I am trying to see the effect of different conditions at different time points, but after going through all the posts and vignettes I am confused.
This is where I am getting the error, that the model matrix is not full rank. After reading the posts I understood that I have to create another column with nested value, but I don't understand with which column? is it the time?
dds <- DESeqDataSetFromMatrix(htseq_data, sampleTable, design = ~ condition + time + condition:time )
And this is my sampleTable:
LIMS Client condition time
SAMPLE-IN-POOL19-0050-R0001.counts BU_243 PH 1
SAMPLE-IN-POOL19-0051-R0001.counts BU_244 PH 1
SAMPLE-IN-POOL19-0052-R0001.counts BU_245 PH 1
SAMPLE-IN-POOL19-0031-R0001.counts BU_247 TCP 1
SAMPLE-IN-POOL19-0032-R0001.counts BU_248 TCP 1
RNA20-0041-R0001.counts BU_249 TCP 1
SAMPLE-IN-POOL19-0039-R0001.counts BU_258 CO 0
SAMPLE-IN-POOL19-0040-R0001.counts BU_259 CO 0
SAMPLE-IN-POOL19-0041-R0001.counts BU_260 CO 0
SAMPLE-IN-POOL19-0042-R0001.counts BU_261 PH 6
SAMPLE-IN-POOL19-0043-R0001.counts BU_263 PH 6
SAMPLE-IN-POOL19-0044-R0001.counts BU_264 PH 6
SAMPLE-IN-POOL19-0045-R0001.counts BU_265 TCP 6
SAMPLE-IN-POOL19-0046-R0001.counts BU_266 TCP 6
RNA20-0043-R0001.counts BU_268_bis TCP 6
SAMPLE-IN-POOL19-0035-R0001.counts BU_252 PH 3
SAMPLE-IN-POOL19-0033-R0001.counts BU_250 PH 3
SAMPLE-IN-POOL19-0034-R0001.counts BU_251 PH 3
SAMPLE-IN-POOL19-0036-R0001.counts BU_253 TCP 3
SAMPLE-IN-POOL19-0037-R0001.counts BU_255 TCP 3
RNA20-0042-R0001.counts BU_254 TCP 3
Thank you
CO is nested with timepoint 0, so for the given design you would need to remove CO from the analysis.
But, is there any other way around?

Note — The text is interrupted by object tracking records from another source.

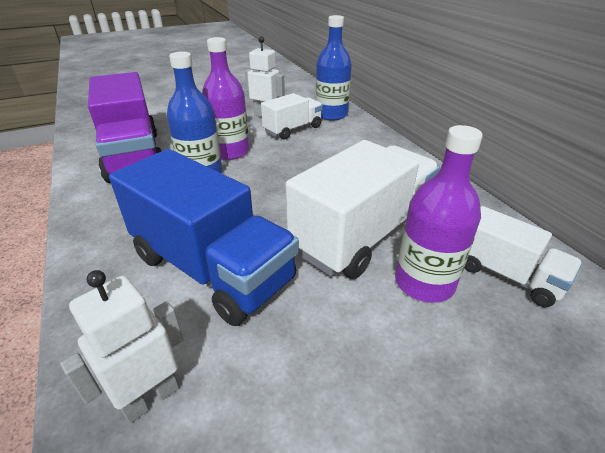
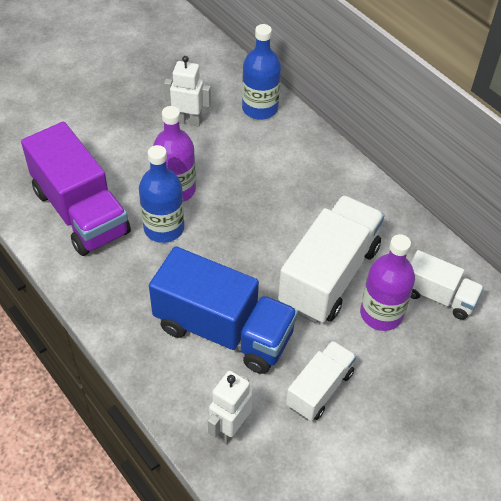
camera: 15 degrees left, 15 degrees up
(293, 129) = (226, 142): white truck -> white truck (319, 389)

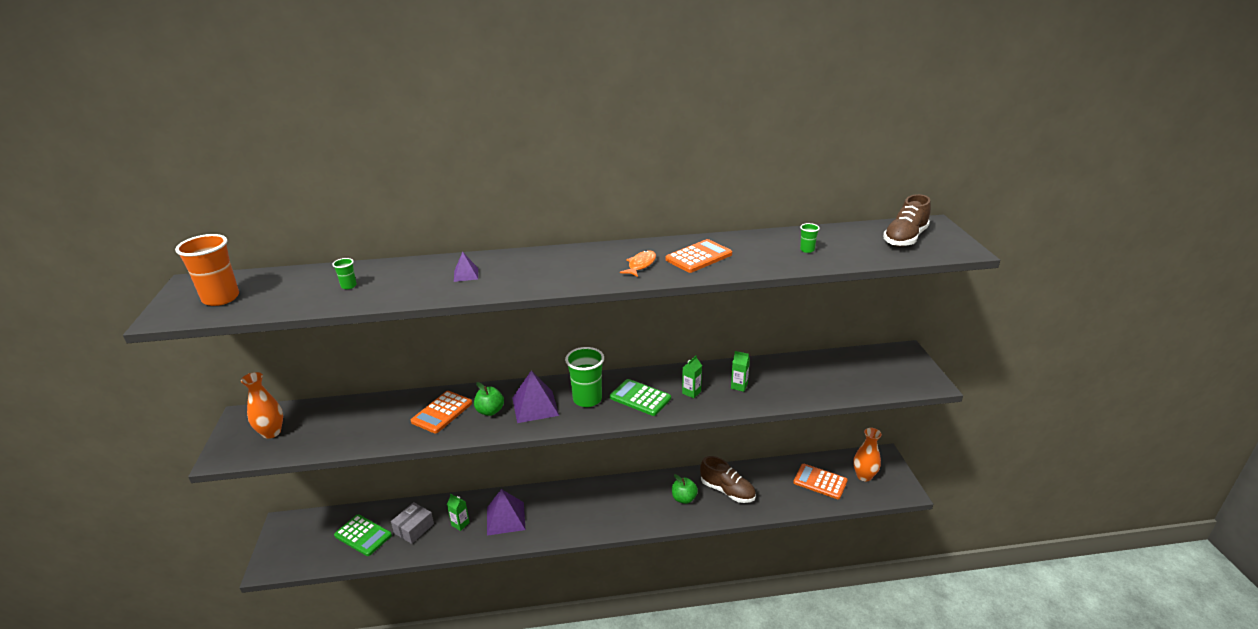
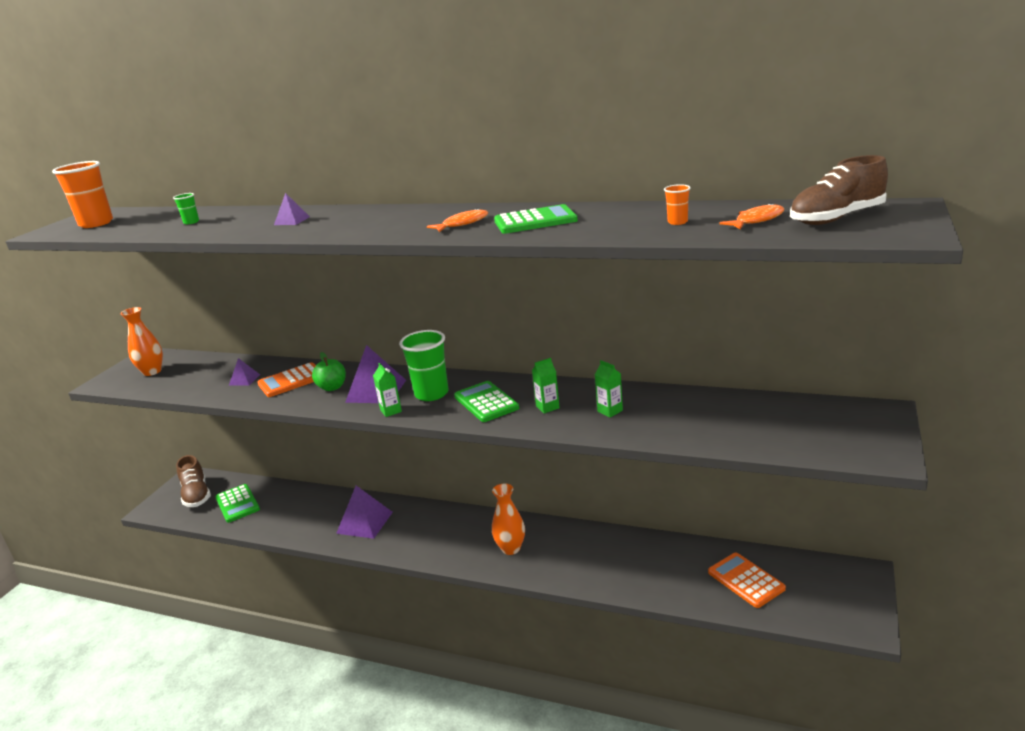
camera: 30 degrees right, 5 degrees down
(390, 421) = (244, 379): none -> purple pyramid
(414, 528) = (281, 509): grey box -> none
(460, 524) = (321, 516): green carton -> green carton (391, 411)
(684, 498) = (559, 553): green apple -> none
(698, 257) = (535, 221): orange calculator -> green calculator
(727, 491) = (616, 559): brown shoe -> brown shoe (196, 495)
(807, 250) = (677, 222): green cup -> orange cup
(857, 244) = (756, 220): none -> orange fish
(864, 476) = (815, 590): orange vase -> orange vase (511, 548)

I wanted to see the difference in gene expression in all the time points of different conditions compared to control. Thank you
Then you probably (I guess) would need a full-factorial design, so combining the two columns, like condition_time, e.g. PH_1, TCP_1, CO_0 and so on. Lets call this column
factorial
and then use~factorial
as design, and then making contrasts to meaningfully describe your experiment.Thank you. I already did that . But, I am not sure if it gives you the real picture (gene expression in a time-dependent manner) ???
Another Idea I had is to make 2 separate analysis using this design: 1) Time-course analysis with TCP and CO 2) same analysis with PH and CO
Of course, there will P-value difference as compared to what I would find with all the samples included. But, I think it works.
What do you think?
Do you mean use the full design and do the LRT test?